▶ What you will do
Continue the article on conjugation techniques for lateral flow assays from the point where it stops.

Conjugation (coupling) Techniques for Lateral Flow Assays

By Robert Hudak, Co-founder & COO, Artemis Dx

Lateral Flow Assays (LFAs) are widely used diagnostic tests, due to their simplicity, rapid results, and low cost. They are immunoassays that rely on the interaction between biomolecules and present their results usually by movement along a porous membrane or microfluidic pathway yielding a result. Modern LFAs use colored particles to generate their results, either as a colored line in the case of a non-competitive assay, e.g., an hCG test, or lack of a colored line in a competitive assay, e.g., a THC test. The particle coupling technique therefore is a critical step for the success of an LFA. 

One key component that significantly influences the sensitivity, specificity, and overall performance of LFAs is the selection of colored particles (such as gold nanoparticles, microspheres, cellulose nanobeads or other types of nanoparticles) as the visual indicator as well as the coupling method used to prepare these particles.

It seems that all fields have terms that may be misnomers. Lateral flow diagnostics is not immune (pun intended) to this practice. “Conjugates”, according to the chemistry definition, ”are formed by the joining of two or more chemical compounds through Pi bonds”. Thus, a molecule non-covalently coupled to a particle is not a conjugate.  However, rather than oppose this current terminology, conjugation and coupling will have an equivalent meaning in this review.

▶ Given records

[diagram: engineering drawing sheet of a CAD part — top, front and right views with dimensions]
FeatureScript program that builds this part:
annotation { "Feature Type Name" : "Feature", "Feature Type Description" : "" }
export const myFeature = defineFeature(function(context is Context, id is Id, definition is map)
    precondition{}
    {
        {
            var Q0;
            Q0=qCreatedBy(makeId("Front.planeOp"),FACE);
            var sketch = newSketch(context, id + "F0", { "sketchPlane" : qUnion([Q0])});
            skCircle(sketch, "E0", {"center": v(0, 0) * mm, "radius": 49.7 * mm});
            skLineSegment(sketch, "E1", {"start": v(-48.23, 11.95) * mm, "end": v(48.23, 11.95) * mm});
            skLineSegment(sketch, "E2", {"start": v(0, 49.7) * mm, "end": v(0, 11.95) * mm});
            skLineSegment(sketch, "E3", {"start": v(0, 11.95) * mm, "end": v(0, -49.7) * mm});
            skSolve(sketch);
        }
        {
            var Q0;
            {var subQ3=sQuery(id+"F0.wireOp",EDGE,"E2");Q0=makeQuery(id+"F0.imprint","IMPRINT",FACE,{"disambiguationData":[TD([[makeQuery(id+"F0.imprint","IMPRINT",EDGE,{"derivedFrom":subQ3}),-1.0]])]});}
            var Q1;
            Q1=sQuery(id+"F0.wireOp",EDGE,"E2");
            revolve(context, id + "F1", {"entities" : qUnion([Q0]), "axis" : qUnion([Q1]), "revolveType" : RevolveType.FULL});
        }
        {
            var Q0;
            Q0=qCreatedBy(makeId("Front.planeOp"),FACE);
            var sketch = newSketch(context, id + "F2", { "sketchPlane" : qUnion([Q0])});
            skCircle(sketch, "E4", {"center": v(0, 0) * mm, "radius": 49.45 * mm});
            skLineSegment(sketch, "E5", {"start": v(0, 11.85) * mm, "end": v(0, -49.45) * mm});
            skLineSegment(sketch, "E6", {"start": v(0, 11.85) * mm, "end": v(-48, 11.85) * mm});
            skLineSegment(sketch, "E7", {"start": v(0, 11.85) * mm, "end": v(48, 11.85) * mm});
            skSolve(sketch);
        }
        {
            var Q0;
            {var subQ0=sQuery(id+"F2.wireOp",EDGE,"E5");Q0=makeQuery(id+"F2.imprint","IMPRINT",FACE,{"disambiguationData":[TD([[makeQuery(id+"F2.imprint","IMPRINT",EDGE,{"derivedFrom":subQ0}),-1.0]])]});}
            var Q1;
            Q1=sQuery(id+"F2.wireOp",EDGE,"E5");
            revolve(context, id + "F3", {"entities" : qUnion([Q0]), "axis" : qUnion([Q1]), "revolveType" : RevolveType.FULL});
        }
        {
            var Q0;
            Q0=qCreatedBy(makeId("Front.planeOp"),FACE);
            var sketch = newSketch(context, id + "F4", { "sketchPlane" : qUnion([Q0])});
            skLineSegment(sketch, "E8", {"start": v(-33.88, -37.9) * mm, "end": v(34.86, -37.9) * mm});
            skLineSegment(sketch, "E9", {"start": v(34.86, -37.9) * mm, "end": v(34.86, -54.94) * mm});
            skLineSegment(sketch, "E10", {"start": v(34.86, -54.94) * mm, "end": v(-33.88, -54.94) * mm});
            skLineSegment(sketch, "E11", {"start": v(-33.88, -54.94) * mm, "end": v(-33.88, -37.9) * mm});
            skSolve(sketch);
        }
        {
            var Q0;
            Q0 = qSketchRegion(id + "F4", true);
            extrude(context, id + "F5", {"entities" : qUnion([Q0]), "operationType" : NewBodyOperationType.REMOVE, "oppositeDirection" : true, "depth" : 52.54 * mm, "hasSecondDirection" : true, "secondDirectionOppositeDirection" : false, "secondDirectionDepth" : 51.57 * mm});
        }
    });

▶ Task output
Another misnomer in this field is “latex particles”. Microsphere particles are not latex, they are actually polystyrene spheres. Again, rather than oppose this current terminology, latex particles and microspheres will have an equivalent meaning in this review.

Here’s a cursory review of some common coupling techniques used for particle labeling in lateral flow assays:

Covalent Coupling

Covalent coupling is one of the most reliable and widely used methods in particle conjugation. In this technique, functional groups (like amines, thiols, or carboxyls) are introduced on the particle surface, and these groups form strong covalent bonds with biomolecules such as antibodies, antigens, or enzymes. The strong bond ensures that the biomolecules stay attached to the particles throughout the assay process.

  • Advantages
    • High stability of the conjugate in various solutions with challenging pHs, high surfactant concentrations and buffer salt molarity. 
    • Strong and irreversible attachment of biomolecules.
    • Can be used with various biomolecules, such as proteins or nucleic acids.
  • Disadvantages
    • Requires a well-optimized reaction to avoid over-conjugation, under-conjugation or binding to the active epitope which may alter particle functionality.
    • Potential for cross-linking to unintended sites.
    • Requires specific buffers and pH to optimally form the covalent bond.
    • Technique dependent.
  • Common Techniques
    • Amine coupling (Carboxy particles binding to the amino group on molecule): This is probably the most commonly used covalent coupling method.  A one-step carbodiimide only method or a two-step carbodiimide and N-hydroxysuccinimide method covalently couple the carboxylated particles to amino groups on the targeted molecule.  The one-step method has the potential to cross-link and form large aggregates.  The use of unwanted amino groups in the coupling solution must be precluded.  The use of TRIS buffers must be avoided.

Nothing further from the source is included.